Saat banyak negara berlomba-lomba memperketat proteksi perdagangan, Indonesia justru mengambil langkah strategis yang berbeda. Melalui pendekatan diplomasi ekonomi yang dinilai cerdas dan terukur, pemerintah berupaya menjaga stabilitas perdagangan nasional sekaligus memperkuat posisi Indonesia di tengah ketegangan dagang global.
Ketua Komisi VI Dewan Perwakilan Rakyat (DPR), Anggia Erma Rini, menyampaikan bahwa keputusan Presiden Prabowo Subianto untuk menghapus sejumlah hambatan impor merupakan bagian dari strategi besar yang tidak hanya mencerminkan keterbukaan, tetapi juga keberanian Indonesia dalam merespons tekanan global, khususnya kebijakan tarif agresif Amerika Serikat (AS) di bawah Presiden Donald Trump.
“Ini bukan semata membuka keran impor tanpa kendali. Ini adalah strategi negosiasi yang cerdas. Indonesia ingin menegaskan kita bukan sekadar pasar, tapi mitra dagang yang penting dan bernilai,” ujarnya melalui keterangan resmi, Rabu (9/4).
Anggia menilai kebijakan penghapusan kuota impor sebagai langkah untuk memperkuat akses bahan baku industri dalam negeri sekaligus menunjukkan Indonesia terbuka untuk kerja sama yang saling menguntungkan.
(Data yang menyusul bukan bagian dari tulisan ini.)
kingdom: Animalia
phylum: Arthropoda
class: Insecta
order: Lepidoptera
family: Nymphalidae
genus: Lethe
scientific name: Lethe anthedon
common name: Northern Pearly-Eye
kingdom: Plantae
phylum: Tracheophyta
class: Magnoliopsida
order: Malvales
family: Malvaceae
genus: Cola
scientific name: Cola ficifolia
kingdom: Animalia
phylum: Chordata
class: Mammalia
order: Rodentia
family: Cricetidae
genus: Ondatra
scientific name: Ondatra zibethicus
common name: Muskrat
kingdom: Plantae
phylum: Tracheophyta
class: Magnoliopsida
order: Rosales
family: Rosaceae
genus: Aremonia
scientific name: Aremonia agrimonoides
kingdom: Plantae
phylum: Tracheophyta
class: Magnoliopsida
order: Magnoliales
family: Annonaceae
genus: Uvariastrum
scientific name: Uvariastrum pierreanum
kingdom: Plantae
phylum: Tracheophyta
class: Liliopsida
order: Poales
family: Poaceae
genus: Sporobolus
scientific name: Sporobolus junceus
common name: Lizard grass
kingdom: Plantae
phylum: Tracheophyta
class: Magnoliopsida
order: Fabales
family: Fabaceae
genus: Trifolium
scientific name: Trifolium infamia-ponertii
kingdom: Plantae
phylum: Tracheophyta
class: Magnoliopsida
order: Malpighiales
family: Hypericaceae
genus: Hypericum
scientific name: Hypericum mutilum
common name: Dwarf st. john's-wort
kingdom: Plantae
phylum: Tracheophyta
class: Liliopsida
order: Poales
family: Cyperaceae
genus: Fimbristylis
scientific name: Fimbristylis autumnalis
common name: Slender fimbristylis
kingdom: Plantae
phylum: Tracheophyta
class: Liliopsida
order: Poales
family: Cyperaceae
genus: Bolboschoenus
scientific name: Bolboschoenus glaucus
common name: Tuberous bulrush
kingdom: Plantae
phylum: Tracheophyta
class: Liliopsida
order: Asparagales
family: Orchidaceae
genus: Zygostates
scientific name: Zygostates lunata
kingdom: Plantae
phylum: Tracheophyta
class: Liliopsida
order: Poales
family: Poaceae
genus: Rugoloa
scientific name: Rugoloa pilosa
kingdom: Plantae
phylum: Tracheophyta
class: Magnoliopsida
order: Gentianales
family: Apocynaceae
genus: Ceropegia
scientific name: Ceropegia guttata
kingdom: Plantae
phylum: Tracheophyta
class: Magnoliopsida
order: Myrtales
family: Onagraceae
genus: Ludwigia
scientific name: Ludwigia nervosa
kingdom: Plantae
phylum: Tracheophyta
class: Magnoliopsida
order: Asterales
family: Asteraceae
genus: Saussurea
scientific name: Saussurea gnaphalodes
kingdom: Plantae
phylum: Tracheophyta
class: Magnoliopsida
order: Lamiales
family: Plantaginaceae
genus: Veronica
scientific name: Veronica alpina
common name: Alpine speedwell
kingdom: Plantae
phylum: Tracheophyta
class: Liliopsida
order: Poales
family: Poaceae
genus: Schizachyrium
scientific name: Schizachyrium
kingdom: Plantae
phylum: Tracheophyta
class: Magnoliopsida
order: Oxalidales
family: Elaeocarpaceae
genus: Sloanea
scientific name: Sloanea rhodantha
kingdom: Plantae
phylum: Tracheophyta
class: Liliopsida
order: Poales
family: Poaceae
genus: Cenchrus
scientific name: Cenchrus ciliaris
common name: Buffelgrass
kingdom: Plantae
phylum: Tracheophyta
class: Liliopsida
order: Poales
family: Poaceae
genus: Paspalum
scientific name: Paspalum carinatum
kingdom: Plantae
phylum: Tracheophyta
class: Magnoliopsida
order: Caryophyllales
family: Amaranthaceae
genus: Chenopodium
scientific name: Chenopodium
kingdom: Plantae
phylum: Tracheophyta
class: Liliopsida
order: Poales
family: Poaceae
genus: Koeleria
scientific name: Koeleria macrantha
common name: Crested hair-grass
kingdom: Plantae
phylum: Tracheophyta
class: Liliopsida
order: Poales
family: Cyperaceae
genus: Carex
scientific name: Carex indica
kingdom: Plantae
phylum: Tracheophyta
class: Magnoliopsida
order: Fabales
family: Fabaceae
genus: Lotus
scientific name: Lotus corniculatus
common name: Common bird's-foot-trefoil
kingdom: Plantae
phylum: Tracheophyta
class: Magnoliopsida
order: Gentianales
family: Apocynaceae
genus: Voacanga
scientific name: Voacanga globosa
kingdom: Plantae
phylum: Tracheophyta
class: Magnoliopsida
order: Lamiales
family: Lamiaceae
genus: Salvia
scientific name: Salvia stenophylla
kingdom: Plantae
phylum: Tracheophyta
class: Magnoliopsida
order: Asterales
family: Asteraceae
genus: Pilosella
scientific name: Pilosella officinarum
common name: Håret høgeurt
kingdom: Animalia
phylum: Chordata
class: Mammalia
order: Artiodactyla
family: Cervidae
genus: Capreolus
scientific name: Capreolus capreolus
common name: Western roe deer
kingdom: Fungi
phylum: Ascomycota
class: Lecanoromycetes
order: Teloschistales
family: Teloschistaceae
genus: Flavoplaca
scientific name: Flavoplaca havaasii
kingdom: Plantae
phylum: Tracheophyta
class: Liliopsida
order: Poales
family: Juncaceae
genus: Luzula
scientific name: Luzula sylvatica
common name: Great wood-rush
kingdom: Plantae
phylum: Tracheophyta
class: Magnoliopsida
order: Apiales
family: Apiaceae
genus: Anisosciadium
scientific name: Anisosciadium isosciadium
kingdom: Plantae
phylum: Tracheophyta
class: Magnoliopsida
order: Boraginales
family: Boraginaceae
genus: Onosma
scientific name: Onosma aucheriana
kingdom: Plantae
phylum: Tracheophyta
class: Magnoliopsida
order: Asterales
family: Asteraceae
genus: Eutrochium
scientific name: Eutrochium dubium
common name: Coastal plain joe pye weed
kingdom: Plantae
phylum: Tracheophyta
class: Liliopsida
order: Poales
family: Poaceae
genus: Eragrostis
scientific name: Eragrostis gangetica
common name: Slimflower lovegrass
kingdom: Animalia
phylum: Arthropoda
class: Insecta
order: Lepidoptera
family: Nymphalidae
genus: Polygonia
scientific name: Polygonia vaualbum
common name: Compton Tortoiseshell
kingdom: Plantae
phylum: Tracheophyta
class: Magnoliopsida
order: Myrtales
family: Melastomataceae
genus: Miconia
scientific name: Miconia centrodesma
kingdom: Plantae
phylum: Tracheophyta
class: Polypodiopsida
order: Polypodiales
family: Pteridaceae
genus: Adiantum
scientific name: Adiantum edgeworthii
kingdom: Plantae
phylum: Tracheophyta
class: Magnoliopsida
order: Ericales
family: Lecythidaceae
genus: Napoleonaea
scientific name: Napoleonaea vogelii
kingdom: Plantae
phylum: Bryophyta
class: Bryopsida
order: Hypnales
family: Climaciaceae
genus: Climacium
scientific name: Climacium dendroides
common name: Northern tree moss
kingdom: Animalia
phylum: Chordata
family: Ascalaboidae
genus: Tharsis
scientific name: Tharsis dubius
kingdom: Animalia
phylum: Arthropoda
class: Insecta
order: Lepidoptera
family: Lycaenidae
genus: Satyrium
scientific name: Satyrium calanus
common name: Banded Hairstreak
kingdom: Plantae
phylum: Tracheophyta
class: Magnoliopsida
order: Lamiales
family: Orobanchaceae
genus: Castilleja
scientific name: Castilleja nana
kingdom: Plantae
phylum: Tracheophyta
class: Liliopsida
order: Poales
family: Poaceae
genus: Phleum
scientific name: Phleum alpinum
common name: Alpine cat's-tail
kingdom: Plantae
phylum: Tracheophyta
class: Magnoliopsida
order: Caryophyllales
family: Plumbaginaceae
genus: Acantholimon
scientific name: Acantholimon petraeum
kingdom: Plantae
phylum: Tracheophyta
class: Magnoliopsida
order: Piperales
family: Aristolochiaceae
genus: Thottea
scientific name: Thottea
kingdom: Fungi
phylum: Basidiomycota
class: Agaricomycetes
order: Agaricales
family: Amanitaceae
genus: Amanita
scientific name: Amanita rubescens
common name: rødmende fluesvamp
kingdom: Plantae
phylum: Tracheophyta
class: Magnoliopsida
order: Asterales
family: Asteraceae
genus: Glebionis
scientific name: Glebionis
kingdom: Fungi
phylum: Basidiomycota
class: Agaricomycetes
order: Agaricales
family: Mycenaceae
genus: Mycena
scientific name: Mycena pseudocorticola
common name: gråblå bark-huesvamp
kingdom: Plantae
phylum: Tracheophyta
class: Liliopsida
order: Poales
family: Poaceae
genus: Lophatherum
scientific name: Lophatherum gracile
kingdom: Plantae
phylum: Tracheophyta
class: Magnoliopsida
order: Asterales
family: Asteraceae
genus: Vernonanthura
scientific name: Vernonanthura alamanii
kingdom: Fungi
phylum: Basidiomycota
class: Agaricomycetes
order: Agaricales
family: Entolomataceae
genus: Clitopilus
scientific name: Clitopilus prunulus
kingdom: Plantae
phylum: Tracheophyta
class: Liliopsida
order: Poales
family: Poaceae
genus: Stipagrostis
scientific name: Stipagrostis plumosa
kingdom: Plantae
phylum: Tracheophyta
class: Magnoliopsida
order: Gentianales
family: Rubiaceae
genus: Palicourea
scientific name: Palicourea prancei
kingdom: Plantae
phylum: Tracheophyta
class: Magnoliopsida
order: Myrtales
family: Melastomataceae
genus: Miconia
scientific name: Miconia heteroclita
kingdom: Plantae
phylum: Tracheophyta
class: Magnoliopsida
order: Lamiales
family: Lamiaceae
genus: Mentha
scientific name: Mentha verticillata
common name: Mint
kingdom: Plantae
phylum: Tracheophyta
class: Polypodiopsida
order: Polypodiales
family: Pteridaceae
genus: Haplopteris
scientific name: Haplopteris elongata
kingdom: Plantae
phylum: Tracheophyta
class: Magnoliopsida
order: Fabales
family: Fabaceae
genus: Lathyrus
Dengan pendekatan ini, Indonesia menegaskan posisinya sebagai pemain global yang rasional, stabil, dan siap berkolaborasi.
Alih-alih membalas kebijakan tarif tinggi dari AS dengan kebijakan serupa seperti yang dilakukan banyak negara lain, Indonesia memilih jalur diplomasi dan negosiasi. “Balas-membalas tarif hanya akan memicu reaksi berantai yang bisa merugikan banyak pihak, termasuk industri nasional dan tenaga kerja kita,” jelasnya.
Untuk menjaga daya tahan ekonomi dalam jangka pendek, Anggia mendorong pemerintah untuk memperkuat konsumsi domestik, memperbaiki regulasi investasi, serta membuka pasar ekspor baru ke kawasan seperti BRICS (Brazil, Russia, India, China, and South Africa), RCEP (Regional Comprehensive Economic Partnership), dan Eropa. Ia juga menilai perjanjian bilateral dengan negara-negara seperti Korea Selatan, Jepang, dan Australia dapat menjadi batu loncatan penting dalam menghadapi dinamika perdagangan global yang terus berubah.
“Ketegangan ini bukan hanya tantangan, tapi juga peluang. Di tengah proteksionisme, Indonesia bisa naik kelas menjadi negara yang dipercaya sebagai mitra dagang multilateral yang stabil dan kredibel,” tegas politisi Fraksi PKB tersebut.
Namun, suara kehati-hatian juga datang dari Anggota Komisi VI DPR, Rieke Diah Pitaloka, yang menyoroti potensi dampak negatif kebijakan tarif timbal balik AS terhadap Indonesia. Ia memperingatkan tentang risiko gelombang pemutusan hubungan kerja (PHK) dan anomali deflasi akibat penurunan permintaan ekspor ke AS — yang kini memberlakukan tarif masuk hingga 32% terhadap barang dari Indonesia.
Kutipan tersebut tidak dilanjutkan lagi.